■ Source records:
──────────

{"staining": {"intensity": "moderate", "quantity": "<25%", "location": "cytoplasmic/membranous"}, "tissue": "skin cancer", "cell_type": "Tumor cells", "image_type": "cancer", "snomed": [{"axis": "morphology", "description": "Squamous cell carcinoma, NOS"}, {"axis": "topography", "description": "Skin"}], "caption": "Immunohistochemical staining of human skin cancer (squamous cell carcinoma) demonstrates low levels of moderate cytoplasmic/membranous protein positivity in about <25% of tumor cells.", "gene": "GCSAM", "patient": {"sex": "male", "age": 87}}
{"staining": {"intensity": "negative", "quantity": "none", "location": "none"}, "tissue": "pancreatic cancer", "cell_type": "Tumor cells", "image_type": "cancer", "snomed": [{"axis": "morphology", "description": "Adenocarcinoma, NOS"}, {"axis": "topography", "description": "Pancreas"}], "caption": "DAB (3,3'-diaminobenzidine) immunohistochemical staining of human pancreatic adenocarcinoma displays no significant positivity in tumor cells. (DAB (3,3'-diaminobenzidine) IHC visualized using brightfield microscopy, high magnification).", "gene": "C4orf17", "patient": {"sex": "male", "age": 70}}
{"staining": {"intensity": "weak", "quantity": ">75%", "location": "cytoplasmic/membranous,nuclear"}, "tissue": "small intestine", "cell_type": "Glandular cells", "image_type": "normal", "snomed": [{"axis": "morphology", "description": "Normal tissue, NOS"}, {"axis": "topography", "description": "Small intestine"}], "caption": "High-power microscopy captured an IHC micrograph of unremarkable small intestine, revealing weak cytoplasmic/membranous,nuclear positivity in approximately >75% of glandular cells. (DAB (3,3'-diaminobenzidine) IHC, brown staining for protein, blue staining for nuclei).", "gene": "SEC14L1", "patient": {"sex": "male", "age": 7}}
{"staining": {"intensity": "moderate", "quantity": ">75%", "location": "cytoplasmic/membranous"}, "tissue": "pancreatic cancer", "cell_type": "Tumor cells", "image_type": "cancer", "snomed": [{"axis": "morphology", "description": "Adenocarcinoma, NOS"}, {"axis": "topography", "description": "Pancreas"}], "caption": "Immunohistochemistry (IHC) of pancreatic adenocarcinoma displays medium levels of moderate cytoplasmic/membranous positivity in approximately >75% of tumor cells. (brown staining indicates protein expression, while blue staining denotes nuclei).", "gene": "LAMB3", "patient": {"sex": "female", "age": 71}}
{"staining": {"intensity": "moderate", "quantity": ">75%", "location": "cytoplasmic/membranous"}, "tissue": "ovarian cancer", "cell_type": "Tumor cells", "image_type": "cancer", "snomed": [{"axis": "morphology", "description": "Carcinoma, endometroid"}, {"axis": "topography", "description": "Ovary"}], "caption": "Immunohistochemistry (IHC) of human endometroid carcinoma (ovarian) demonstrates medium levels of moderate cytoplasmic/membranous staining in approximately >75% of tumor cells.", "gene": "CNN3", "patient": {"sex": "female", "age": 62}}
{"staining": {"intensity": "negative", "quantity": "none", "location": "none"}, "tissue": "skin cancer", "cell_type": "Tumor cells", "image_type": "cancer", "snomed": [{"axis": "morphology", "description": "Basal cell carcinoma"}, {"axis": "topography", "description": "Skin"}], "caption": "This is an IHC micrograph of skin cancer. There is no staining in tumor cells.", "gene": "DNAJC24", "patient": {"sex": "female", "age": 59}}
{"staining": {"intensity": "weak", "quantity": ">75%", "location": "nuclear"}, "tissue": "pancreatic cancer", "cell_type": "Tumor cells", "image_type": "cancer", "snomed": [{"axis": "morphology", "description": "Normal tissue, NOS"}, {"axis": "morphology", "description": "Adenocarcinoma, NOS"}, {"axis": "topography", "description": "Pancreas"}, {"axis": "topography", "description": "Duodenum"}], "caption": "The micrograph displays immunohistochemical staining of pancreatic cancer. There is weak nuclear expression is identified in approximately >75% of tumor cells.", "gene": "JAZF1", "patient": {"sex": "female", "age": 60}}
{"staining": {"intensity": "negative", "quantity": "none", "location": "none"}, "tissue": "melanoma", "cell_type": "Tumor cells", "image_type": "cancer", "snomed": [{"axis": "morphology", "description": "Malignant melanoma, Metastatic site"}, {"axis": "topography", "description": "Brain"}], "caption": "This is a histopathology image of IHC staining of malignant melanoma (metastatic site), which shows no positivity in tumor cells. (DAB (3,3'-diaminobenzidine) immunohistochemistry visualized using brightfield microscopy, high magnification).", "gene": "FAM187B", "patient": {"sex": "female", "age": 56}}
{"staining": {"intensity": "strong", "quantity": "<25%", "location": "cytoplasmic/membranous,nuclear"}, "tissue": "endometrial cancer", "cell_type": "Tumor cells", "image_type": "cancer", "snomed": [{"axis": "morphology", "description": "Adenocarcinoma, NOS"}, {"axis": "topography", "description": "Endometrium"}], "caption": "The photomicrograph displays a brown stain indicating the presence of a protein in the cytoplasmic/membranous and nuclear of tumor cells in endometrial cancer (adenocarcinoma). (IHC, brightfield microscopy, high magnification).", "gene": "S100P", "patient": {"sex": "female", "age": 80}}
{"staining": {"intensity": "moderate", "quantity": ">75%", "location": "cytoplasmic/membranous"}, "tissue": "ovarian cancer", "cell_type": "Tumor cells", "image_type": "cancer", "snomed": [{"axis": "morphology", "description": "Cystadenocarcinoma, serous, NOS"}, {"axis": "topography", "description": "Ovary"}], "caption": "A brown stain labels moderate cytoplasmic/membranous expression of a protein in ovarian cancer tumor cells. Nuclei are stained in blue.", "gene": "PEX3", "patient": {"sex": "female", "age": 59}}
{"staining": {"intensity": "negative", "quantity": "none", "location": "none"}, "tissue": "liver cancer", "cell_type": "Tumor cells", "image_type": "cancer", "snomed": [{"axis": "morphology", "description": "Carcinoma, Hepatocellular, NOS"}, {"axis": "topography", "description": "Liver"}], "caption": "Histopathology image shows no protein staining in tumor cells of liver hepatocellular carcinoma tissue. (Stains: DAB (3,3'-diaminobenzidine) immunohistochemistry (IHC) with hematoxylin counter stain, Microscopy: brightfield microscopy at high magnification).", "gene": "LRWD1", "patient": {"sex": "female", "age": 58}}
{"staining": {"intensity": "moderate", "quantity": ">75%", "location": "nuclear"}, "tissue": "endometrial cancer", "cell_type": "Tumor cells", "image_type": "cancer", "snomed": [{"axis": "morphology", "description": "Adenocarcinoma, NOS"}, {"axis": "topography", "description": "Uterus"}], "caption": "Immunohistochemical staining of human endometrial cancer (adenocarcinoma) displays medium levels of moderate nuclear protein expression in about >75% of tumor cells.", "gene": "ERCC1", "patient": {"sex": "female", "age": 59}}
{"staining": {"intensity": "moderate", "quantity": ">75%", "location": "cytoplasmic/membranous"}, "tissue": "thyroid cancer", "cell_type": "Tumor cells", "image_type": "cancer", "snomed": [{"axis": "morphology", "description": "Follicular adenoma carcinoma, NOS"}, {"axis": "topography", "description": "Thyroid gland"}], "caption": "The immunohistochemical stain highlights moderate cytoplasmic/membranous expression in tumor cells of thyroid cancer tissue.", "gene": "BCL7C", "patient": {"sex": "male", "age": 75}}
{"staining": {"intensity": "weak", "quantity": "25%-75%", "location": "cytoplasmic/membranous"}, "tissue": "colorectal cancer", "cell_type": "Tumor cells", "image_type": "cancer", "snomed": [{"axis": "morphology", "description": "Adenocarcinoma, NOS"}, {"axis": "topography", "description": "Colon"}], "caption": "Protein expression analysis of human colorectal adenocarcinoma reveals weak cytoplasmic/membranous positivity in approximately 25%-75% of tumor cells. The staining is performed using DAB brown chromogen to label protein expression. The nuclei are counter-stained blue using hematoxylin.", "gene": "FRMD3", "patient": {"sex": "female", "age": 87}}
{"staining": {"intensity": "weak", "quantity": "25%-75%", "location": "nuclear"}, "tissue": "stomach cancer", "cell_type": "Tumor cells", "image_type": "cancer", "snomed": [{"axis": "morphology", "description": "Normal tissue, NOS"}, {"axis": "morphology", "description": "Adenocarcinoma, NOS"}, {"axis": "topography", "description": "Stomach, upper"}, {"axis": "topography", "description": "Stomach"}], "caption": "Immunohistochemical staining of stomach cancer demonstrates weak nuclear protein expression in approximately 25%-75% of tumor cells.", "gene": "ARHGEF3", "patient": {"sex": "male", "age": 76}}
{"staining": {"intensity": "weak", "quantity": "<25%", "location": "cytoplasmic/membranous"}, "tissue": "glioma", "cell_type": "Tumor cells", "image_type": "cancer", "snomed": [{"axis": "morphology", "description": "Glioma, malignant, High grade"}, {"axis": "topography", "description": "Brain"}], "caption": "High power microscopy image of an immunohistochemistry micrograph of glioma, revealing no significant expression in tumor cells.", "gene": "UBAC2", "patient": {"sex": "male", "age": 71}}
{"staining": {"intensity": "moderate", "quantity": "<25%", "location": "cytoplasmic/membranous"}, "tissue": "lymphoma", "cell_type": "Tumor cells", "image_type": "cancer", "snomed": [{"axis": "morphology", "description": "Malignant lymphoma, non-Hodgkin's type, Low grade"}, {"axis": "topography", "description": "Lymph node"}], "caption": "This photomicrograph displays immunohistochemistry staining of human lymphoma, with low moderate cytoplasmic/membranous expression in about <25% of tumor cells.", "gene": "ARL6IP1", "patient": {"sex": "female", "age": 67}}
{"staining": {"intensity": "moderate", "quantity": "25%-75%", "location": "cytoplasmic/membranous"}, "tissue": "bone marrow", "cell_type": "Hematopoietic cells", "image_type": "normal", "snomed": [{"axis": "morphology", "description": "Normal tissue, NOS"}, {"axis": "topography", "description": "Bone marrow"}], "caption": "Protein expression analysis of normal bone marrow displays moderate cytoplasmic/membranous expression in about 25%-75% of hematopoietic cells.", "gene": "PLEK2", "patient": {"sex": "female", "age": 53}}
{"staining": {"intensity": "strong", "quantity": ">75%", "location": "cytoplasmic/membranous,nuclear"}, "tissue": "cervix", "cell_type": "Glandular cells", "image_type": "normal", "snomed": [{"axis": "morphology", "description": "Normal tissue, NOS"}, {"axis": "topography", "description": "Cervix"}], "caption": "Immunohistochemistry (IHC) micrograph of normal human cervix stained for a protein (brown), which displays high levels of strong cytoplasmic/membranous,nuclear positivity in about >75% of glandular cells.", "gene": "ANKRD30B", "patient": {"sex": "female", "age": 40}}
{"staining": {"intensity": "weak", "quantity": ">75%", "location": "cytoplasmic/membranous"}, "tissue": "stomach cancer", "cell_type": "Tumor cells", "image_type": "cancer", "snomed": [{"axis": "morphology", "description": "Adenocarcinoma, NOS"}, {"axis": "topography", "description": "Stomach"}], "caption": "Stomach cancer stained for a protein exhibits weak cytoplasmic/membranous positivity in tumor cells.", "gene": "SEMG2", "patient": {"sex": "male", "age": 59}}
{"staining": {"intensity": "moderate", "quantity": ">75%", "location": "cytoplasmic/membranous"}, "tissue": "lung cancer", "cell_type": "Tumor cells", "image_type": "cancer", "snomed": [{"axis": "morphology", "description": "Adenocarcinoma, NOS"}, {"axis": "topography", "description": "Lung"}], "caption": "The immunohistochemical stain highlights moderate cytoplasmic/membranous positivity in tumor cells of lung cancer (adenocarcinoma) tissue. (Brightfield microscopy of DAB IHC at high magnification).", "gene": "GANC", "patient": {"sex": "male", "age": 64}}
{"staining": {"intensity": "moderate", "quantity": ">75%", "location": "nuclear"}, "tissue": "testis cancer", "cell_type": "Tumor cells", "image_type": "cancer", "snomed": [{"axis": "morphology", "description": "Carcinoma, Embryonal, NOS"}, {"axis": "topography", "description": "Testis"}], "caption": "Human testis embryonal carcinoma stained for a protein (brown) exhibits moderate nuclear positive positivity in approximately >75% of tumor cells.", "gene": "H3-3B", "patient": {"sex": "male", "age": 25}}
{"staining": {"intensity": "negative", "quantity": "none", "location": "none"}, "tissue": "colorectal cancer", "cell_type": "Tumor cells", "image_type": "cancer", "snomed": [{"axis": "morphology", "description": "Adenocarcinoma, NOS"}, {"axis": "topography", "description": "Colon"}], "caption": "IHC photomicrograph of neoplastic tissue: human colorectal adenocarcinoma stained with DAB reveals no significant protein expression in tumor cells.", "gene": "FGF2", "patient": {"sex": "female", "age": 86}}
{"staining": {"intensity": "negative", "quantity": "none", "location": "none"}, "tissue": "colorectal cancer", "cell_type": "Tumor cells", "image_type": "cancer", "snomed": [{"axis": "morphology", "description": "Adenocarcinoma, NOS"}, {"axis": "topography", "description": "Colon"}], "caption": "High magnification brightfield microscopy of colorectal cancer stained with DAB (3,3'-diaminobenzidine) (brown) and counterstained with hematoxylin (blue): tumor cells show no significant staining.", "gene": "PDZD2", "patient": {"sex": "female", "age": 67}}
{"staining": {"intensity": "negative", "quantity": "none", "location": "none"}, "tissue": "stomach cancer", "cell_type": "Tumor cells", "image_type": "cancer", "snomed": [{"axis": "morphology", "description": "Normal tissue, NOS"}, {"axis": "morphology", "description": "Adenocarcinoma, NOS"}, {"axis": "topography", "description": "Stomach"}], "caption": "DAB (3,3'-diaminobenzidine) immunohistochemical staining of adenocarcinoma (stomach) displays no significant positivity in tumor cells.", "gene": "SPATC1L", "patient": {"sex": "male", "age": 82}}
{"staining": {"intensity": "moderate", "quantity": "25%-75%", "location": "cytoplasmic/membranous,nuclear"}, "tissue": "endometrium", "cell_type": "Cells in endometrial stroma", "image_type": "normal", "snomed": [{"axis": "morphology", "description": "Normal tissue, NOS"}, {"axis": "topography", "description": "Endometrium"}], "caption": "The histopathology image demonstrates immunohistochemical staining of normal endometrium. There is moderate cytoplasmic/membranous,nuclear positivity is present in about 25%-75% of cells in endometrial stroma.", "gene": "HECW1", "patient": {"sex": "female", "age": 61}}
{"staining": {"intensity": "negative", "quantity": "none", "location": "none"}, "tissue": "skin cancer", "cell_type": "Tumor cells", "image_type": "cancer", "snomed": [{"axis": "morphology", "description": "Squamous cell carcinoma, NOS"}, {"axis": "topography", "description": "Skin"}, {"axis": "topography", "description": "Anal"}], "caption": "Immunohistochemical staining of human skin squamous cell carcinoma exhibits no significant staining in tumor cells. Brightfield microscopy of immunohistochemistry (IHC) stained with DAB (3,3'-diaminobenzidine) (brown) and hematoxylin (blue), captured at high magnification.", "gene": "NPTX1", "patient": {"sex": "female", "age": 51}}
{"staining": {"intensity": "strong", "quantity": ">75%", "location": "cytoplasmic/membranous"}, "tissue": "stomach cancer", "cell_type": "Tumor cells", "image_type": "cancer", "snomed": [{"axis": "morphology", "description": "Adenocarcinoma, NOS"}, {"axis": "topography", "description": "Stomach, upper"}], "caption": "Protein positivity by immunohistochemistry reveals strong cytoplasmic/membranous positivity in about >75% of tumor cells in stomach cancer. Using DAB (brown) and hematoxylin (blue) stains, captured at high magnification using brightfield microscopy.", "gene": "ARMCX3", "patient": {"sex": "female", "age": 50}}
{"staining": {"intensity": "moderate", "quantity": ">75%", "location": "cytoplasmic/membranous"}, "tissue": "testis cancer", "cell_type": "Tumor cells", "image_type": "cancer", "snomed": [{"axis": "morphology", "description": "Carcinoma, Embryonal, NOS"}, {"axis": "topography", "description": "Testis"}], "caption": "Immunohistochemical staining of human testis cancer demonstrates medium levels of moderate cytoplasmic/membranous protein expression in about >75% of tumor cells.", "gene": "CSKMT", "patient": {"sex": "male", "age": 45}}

──────────

■ TASK ITEM:
Scan the records above, then copy out each line that mentions "Glandular".

■ YOUR SOLUTION:
{"staining": {"intensity": "weak", "quantity": ">75%", "location": "cytoplasmic/membranous,nuclear"}, "tissue": "small intestine", "cell_type": "Glandular cells", "image_type": "normal", "snomed": [{"axis": "morphology", "description": "Normal tissue, NOS"}, {"axis": "topography", "description": "Small intestine"}], "caption": "High-power microscopy captured an IHC micrograph of unremarkable small intestine, revealing weak cytoplasmic/membranous,nuclear positivity in approximately >75% of glandular cells. (DAB (3,3'-diaminobenzidine) IHC, brown staining for protein, blue staining for nuclei).", "gene": "SEC14L1", "patient": {"sex": "male", "age": 7}}
{"staining": {"intensity": "strong", "quantity": ">75%", "location": "cytoplasmic/membranous,nuclear"}, "tissue": "cervix", "cell_type": "Glandular cells", "image_type": "normal", "snomed": [{"axis": "morphology", "description": "Normal tissue, NOS"}, {"axis": "topography", "description": "Cervix"}], "caption": "Immunohistochemistry (IHC) micrograph of normal human cervix stained for a protein (brown), which displays high levels of strong cytoplasmic/membranous,nuclear positivity in about >75% of glandular cells.", "gene": "ANKRD30B", "patient": {"sex": "female", "age": 40}}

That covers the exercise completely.